Is this something you're interested in, or would accept a patch for?
A very strong -1.
SA does not block mail, and we do not run a blacklist of our own. (Thus,
we cannot remove a sender from it, which even is a prominent answer on
the wiki.) The fundamental concept of a scoring system, with no rule's
score above the threshold, effectively means that IF a mail ends up as
spam, this never is due to a single rule, listing, whatever -- but
multiple spammy signs summed up.
Running a blacklist of our own would single-handedly ruin the entire
concept of scoring only, and provide a single point of failure we'd be
responsible for.
Moreover, I'd guess the corpus is NOT sufficiently large, by far -- even
more so with very recent data necessary for an accurate measurement and
re-gaining a good reputation over time.
Someone actually running an IP reputation service probably can chime in
with better numbers, but just as a figure -- MailSpike, who already
offered "some" of their spam for our mass-check (see recent thread), has
more trap data per day than our entire corpus.

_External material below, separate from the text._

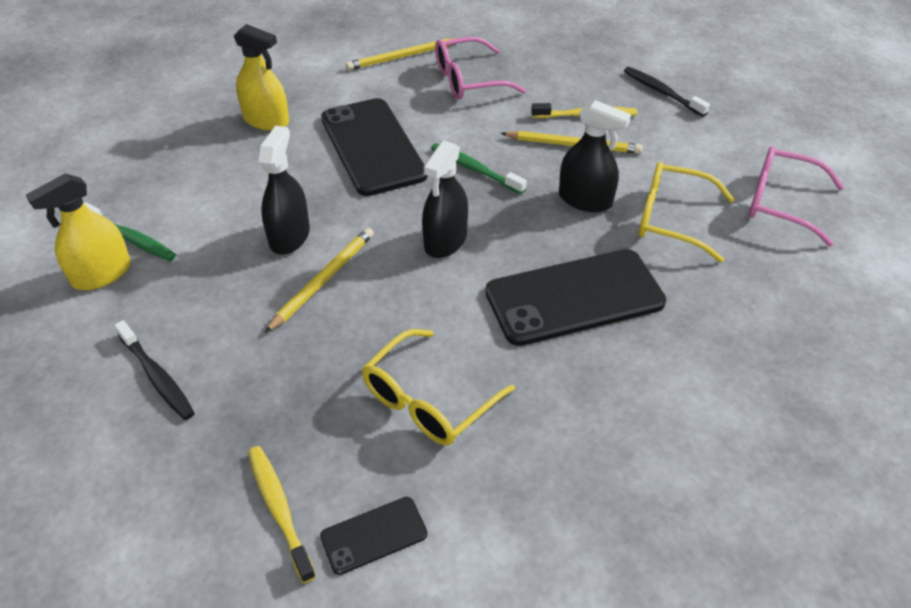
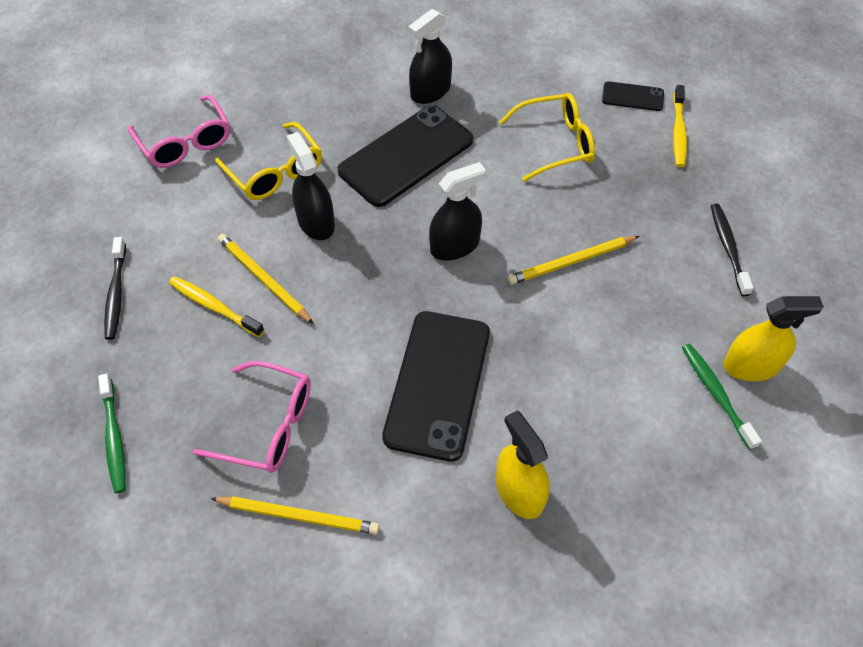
camera: 145 degrees left, 10 degrees up
(289, 236) = (575, 319): black spray bottle -> black spray bottle (430, 91)
(474, 169) = (371, 302): green toothbrush -> green toothbrush (114, 438)
(574, 297) = (406, 156): black phone -> black phone turned 60 degrees counterclockwise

Not even to mention that this requires a LOT fine-tuning and special
knowledge...
Darxus,
I very much appreciate your thinking about possible ways of improving
spamassassin, but in this particular case I completely agree with
Karsten. Please don't feel discouraged from thinking about and
proposing possibly crazy new ideas. I simply accept that most ideas are
bad. Every once in a while one of those ideas will stick. (Fedora
began as a crazy idea proposed on a mailing list.) I particularly want
to hear more ideas of automated data collection/use.
I think better low-hanging-fruit to make something useful with our traps
might be to submit it in an automated fashion to DNSWL and/or an IP
reputation system to help with their automated
classification/enforcement. Your script to allow my auto-submission
spam that violates DNSWL has been incredibly helpful. A similar script
to submit to Mailspike might be similarly helpful.
I'd like to follow up on this with you and Mailspike on this and <that
other issue>, but I wont have time until mid-April.
Warren